Supplied data
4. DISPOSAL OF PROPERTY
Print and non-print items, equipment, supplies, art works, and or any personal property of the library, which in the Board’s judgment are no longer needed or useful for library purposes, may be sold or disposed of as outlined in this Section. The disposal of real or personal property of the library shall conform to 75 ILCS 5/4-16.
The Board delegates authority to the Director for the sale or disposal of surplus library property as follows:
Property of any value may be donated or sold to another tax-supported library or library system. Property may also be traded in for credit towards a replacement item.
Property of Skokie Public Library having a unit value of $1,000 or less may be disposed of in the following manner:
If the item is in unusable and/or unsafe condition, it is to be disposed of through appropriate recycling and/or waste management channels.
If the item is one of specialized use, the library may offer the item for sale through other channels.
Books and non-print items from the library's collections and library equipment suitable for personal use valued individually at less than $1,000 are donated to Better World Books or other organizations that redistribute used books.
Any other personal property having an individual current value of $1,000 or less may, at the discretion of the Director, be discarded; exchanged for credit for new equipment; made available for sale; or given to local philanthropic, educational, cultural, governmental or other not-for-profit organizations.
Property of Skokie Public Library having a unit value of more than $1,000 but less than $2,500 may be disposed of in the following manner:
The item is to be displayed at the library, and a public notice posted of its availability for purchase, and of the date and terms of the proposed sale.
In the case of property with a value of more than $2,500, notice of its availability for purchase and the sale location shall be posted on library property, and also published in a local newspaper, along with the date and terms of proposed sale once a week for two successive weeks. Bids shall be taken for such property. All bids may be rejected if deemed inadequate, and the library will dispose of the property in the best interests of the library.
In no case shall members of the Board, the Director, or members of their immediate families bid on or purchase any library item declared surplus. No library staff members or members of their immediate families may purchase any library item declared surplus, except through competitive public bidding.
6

Exercise brief
An exact restatement of the lines from the one with "In the case" through the last line of the data is the only acceptable answer.

Exercise output
In the case of property with a value of more than $2,500, notice of its availability for purchase and the sale location shall be posted on library property, and also published in a local newspaper, along with the date and terms of proposed sale once a week for two successive weeks. Bids shall be taken for such property. All bids may be rejected if deemed inadequate, and the library will dispose of the property in the best interests of the library.
In no case shall members of the Board, the Director, or members of their immediate families bid on or purchase any library item declared surplus. No library staff members or members of their immediate families may purchase any library item declared surplus, except through competitive public bidding.
6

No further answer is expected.